Possible fix for Bug 1388 - CPY instruction emitted on < ARMv6T

Hi,

I’ve been thinking about ways to get around this in the short term for some time,

http://llvm.org/bugs/show_bug.cgi?id=1388

An end-user workaround is possibly to use at least one register > r7 for the MOV form of the instruction.

In that case, what is listed in the bug as the CPY instruction (which is the ARMv6 version generated if both Rd and Rm are <= r7) will

become a valid MOV instruction all the way down to ARMv4T.

Even if flags aren’t modeled correctly on ARM yet, it seems like this instruction could be forced to a high register safely,

but unfortunately I don’t understand the target code enough yet to implement this.

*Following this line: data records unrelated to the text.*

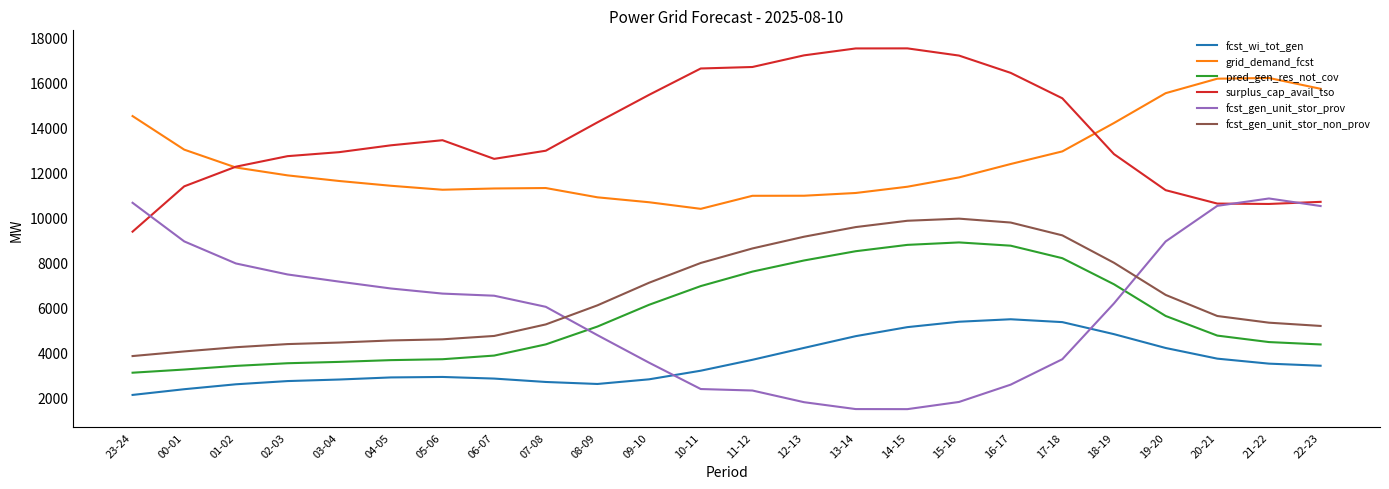

True or false: pred_gen_res_not_cov has a value of 10300 at 10-11.

False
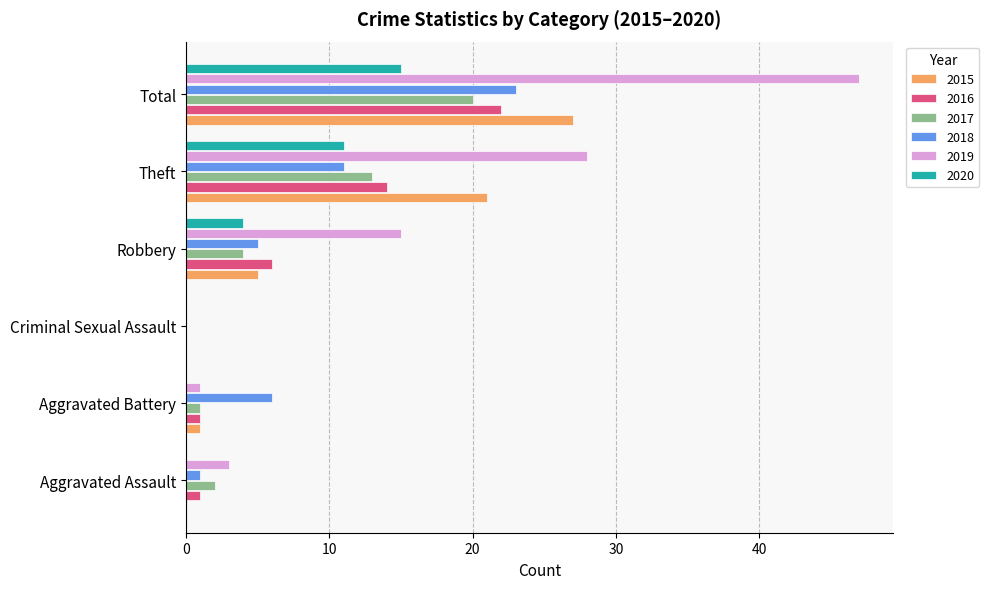

Which series has the widest spread of values?

2019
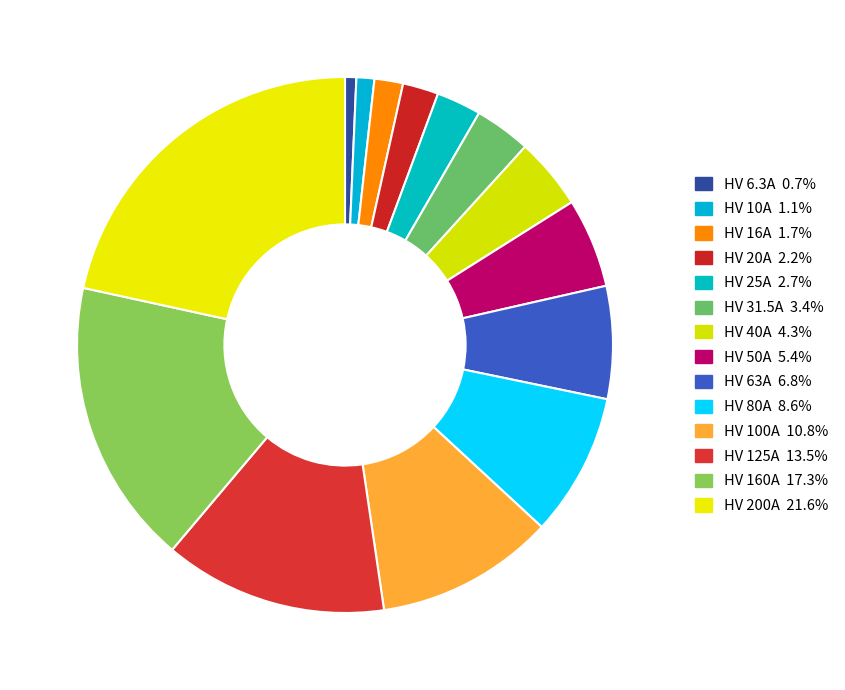

Rank the categories by value from highest to lowest.

HV 200A, HV 160A, HV 125A, HV 100A, HV 80A, HV 63A, HV 50A, HV 40A, HV 31.5A, HV 25A, HV 20A, HV 16A, HV 10A, HV 6.3A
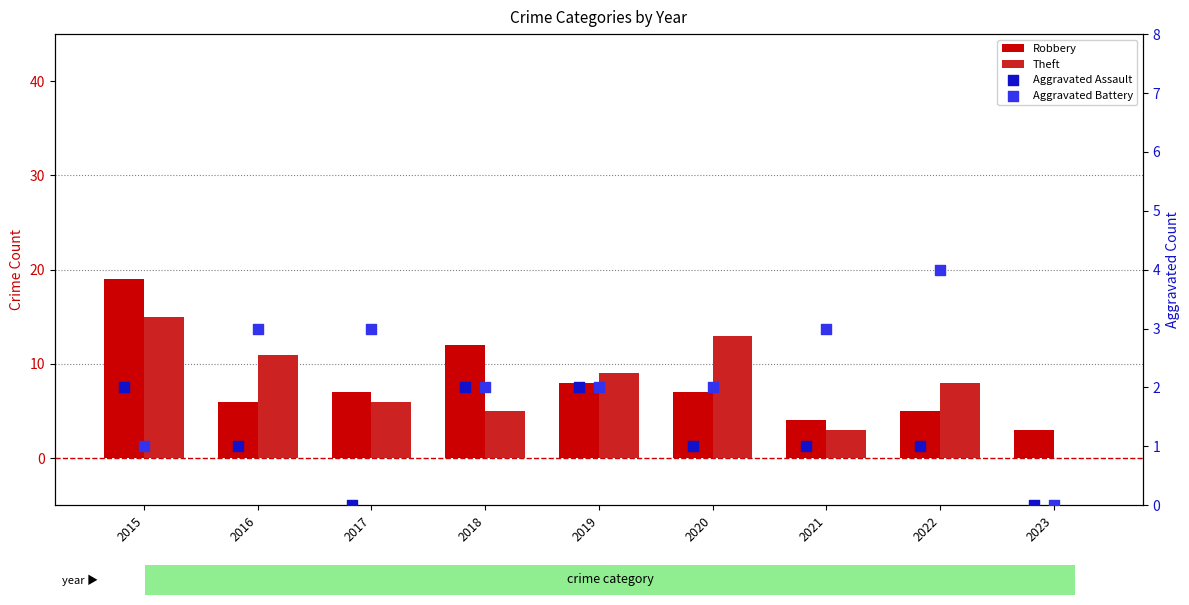

Which series has the largest total across all categories?

Robbery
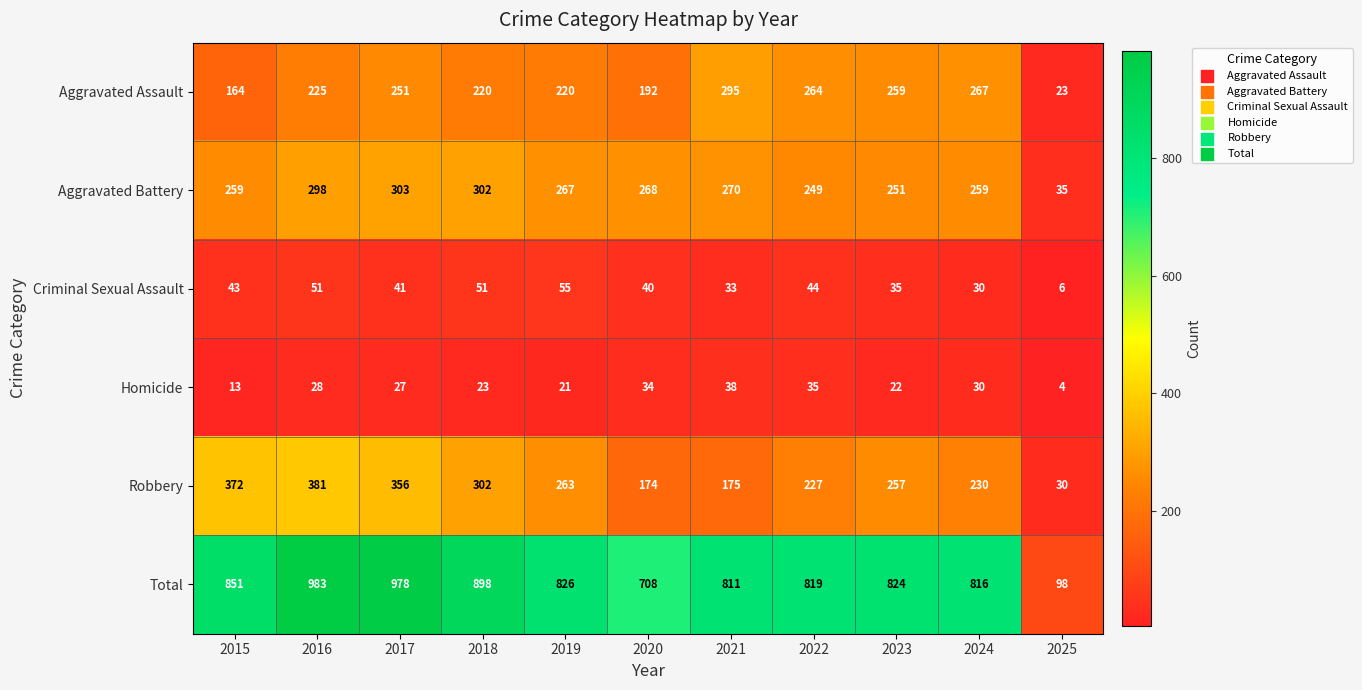

Which label corresponds to the smallest value in the chart?

2025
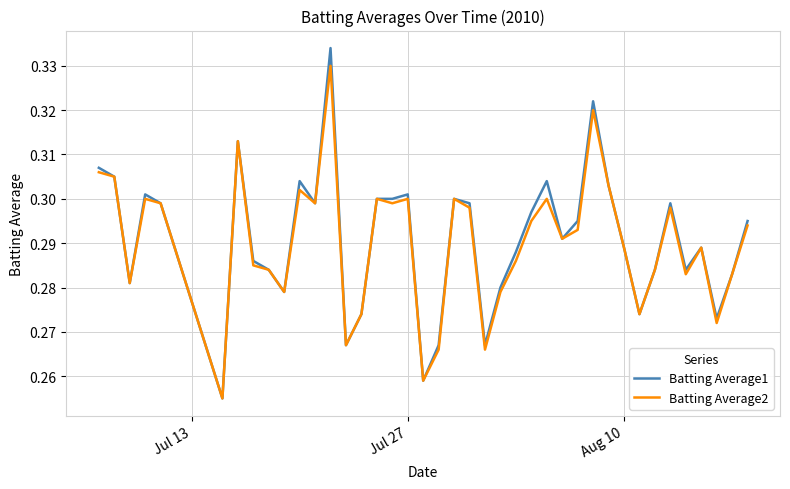

List the series in order of their peak value, highest first.

Batting Average1, Batting Average2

The other (ugly and slow) option might be to encode the low-register versions with a PUSH Rm / POP Rd pair when

on ARMv5 or less.

Any thoughts?

-Gordon Keiser

Software Development Engineer

Arxan Technologies, Inc.

1305 Cumberland Ave, Ste 215

West Lafayette, IN

47906

Hi Gordon,

You're talking about Thumb mode code here, right? As I understand it, the ARM mode MOV instruction is valid for everything ARMv4 and up. (nit picky side note: CPY is an obsolete mnemonic as of the introduction of unified syntax)

Assuming so, using a high register causes headaches, as R8+ are call preserved registers, and the Thumb push/pop instructions can't reference them. LLVM's Thumb1 prologue/epilogue code doesn't know how. It could, of course, but the code would be pretty ugly. r12 might work, though, since the lifetime for these uses is only two instructions.

These days, ARM does model the condition codes at least somewhat. There should be explicit or implicit defs of CPSR for any instruction that clobbers them. That gives the basic tools to be able to handle this, anyway. The register allocator expects to be able to insert a copy instruction w/o side-effects, though, and not having one can potentially cause problems. Jakob would be able to more specifically comment on what's required there.

Off the top of my head, I'd consider leaving the copy instructions as pseudos until the ARMExpandPseudos pass. Keep track there of whether the CPSR is live and when we see a copy, do whatever tricks we can to try to use a good instruction, including reordering instructions if necessary and possible. That seems a bit heavyweight though, so hopefully someone has a better idea.

-Jim

That's right. The register allocator will insert copies and spill/fill instructions anywhere it feels like it.

It might be an option to simply bundle the CPSR def and use instructions, so CPSR is never live outside a bundle.

/jakob